Solved [Solved]Offline compilation of ports

Hi. I'd like to know: If I run make inside a port folder, could I then move the port folder to another computer with the same version of FreeBSD and just run make install to install it?
 
Re: Offline compilation of ports

Well, the installation should work in any case. But since the real question is probably whether the port itself will work the answer is "It depends".

If both machines use the same hardware architecture (e.g. both are amd64) it might work. It will not work if both use the same architecture but different CPUs and you have enabled CPU-specific optimization (either via the port's options or via /etc/make.conf).
 
Re: Offline compilation of ports

You can use make fetch-recursive to fetch all the distfiles from teh interwebz, these will be placed in /usr/ports/distfiles, you can copy this directory to another machine, and that machine won't need an internet connection to install ports.

Moving the work directory is possible, I suppose, but unless you're *very* careful & know exactly what you're doing. you'll run into problems.
 
Re: Offline compilation of ports

There is an even easier option. Don't forget that once you've build a port you basically created a package which then gets installed on the system. These packages are normally placed in the /usr/ports/packages folder.

So if you want to provide other environments with an easier way to install the same software then all you'd need to do is give them access to this packages folder.

Basically; instead of running # make in a ports directory you'd be running # make package instead, this will tell the system to build a binary package. Personally I'd look into ports-mgmt/portmaster to handle all that.

Then on the new environment you'd either use pkg_add or pkg to install the created software package.
 
It appears running make package doesn’t put anything at all in /usr/ports/packages for me. Nor do I find anything when scanning entire drive. Furthermore, running make fetch-recursive works but what then? No one has addressed that. Am I supposed to manually go into each package and make install on the offline box? When I go into the port on the offline box it still tries to use the internet to download packages, even though distfiles is populated.
So the pkg install method doesn’t work offline with distfiles, make install doesn’t work with it.
 
It appears running make package doesn’t put anything at all in /usr/ports/packages for me.
It's saved in the port's work/ directory. Please take note that you're looking at 7 year old information here, things tend to change over time.

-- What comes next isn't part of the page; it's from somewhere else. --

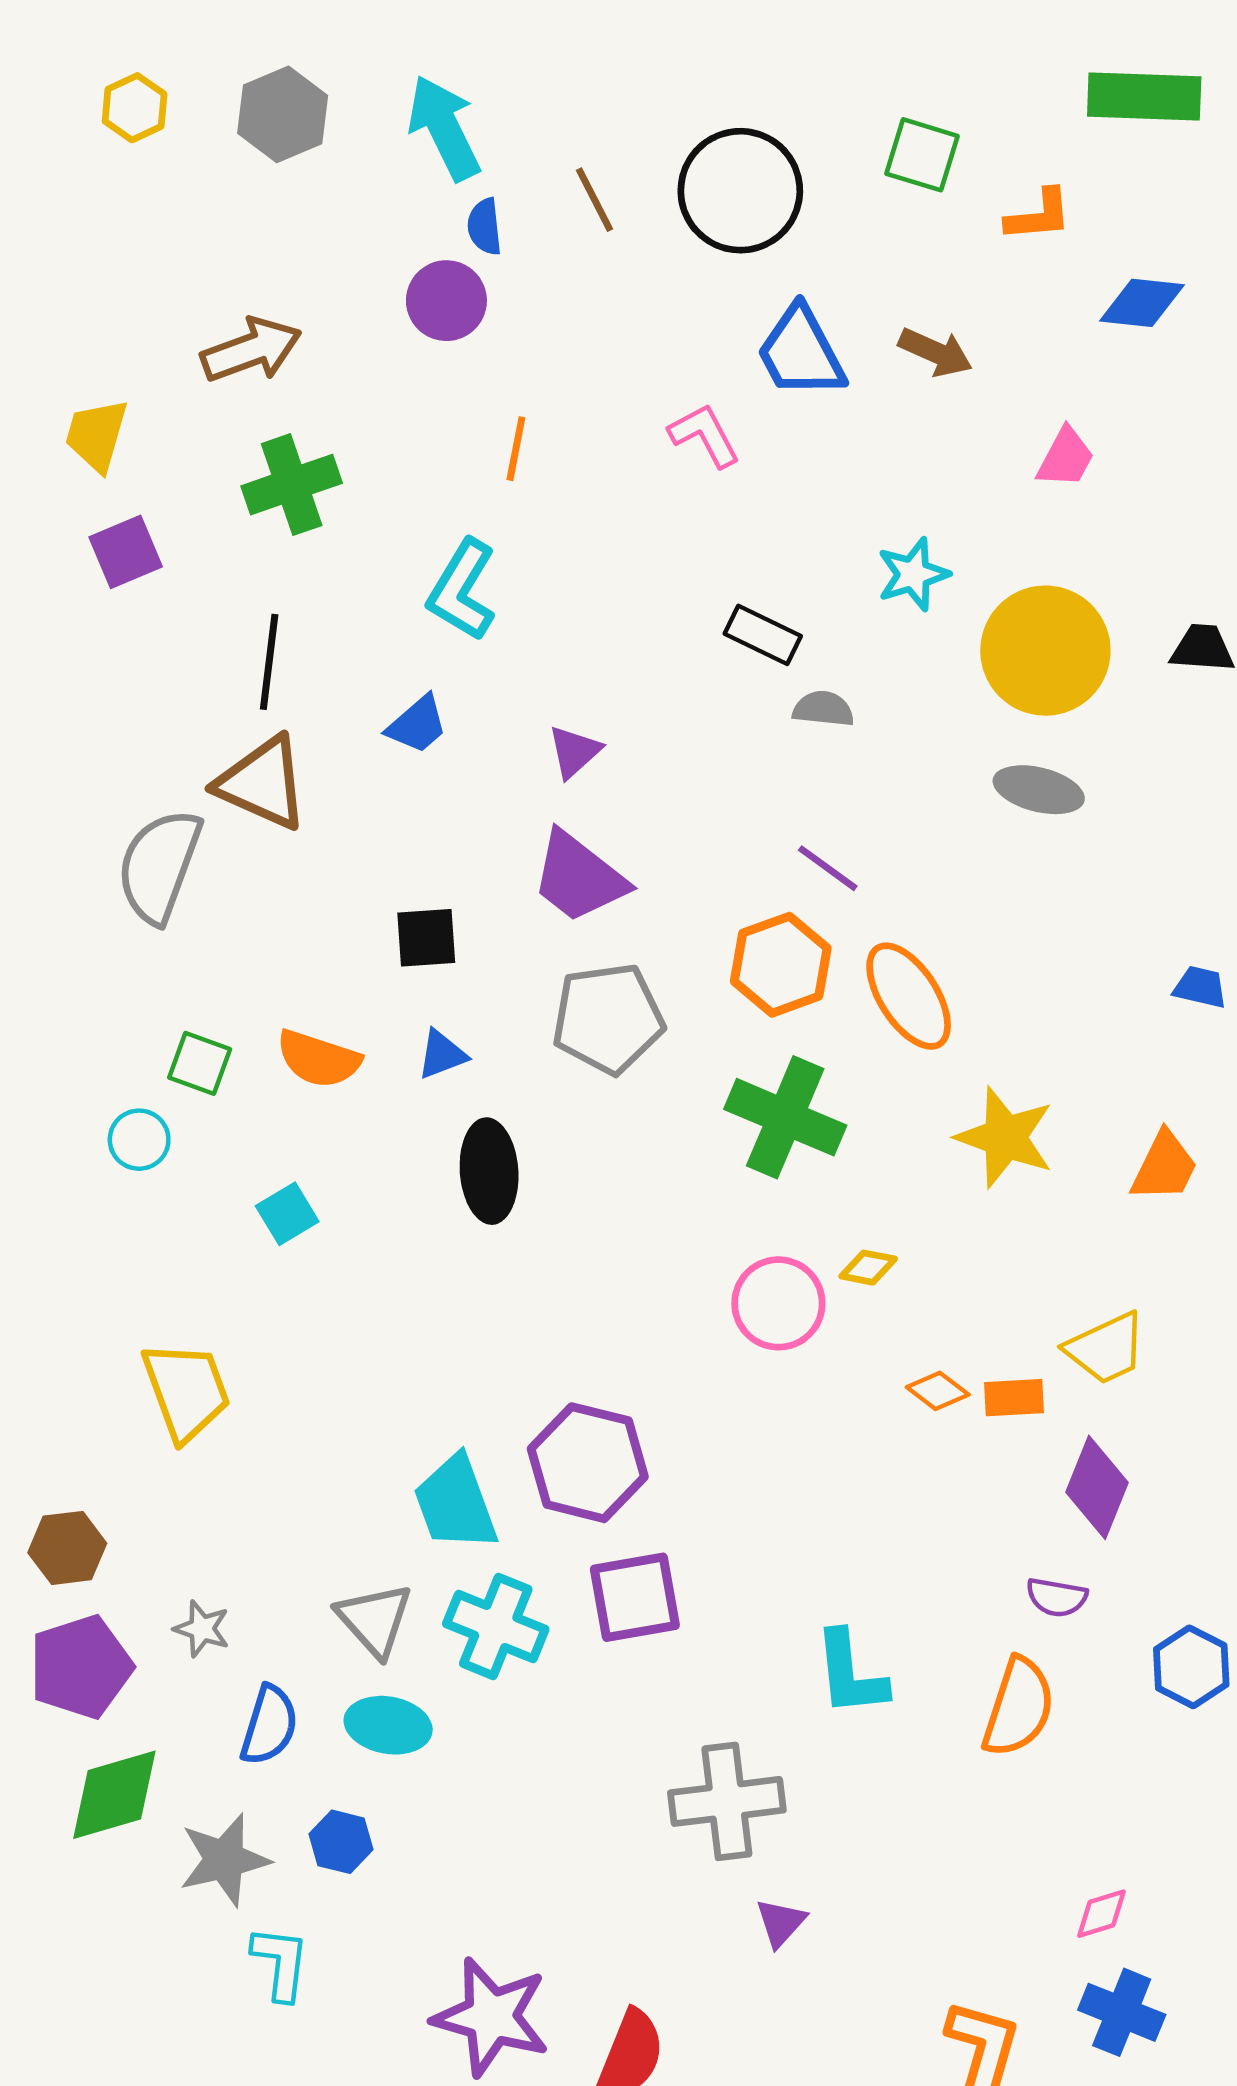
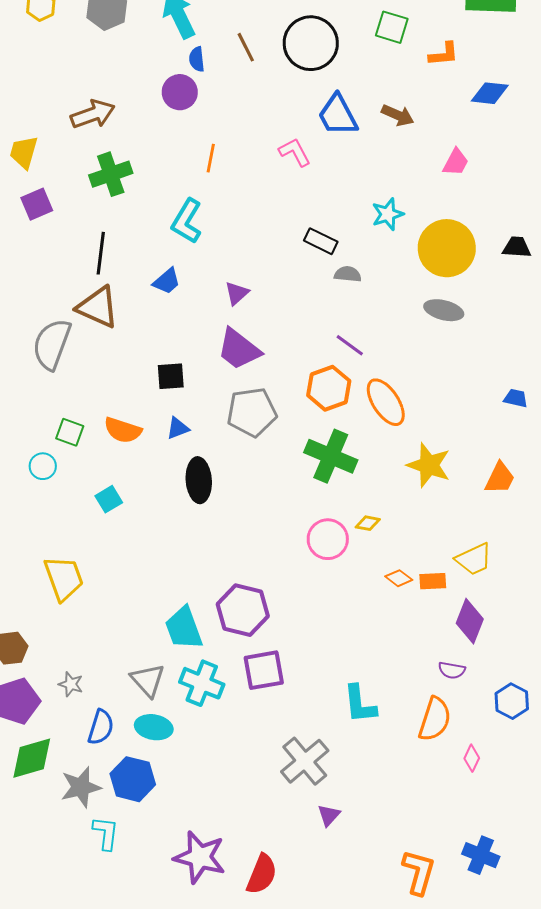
gray cross: (727, 1801) -> (305, 761), turned -33
blue hexagon: (341, 1842) -> (133, 779), size x1.6
pink diamond: (1102, 1914) -> (472, 758), moved, turned -48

Am I supposed to manually go into each package and make install on the offline box?
Please learn the difference between a port and a package. A package is a pre-built port. Ports are built, packages are installed.

When I go into the port on the offline box it still tries to use the internet to download packages, even though distfiles is populated.
Then you likely don't have the correct version in your /usr/ports/distfiles. The distfiles are only downloaded if they don't exist in /usr/ports/distfiles.

So the pkg install method doesn’t work offline with distfiles, make install doesn’t work with it.
Again, don't confuse packages and ports, packages are installed with pkg(8), ports are built from /usr/ports/. Distfiles are the original source distributions and are used by a port to build that particular piece of software. Distfiles are not packages.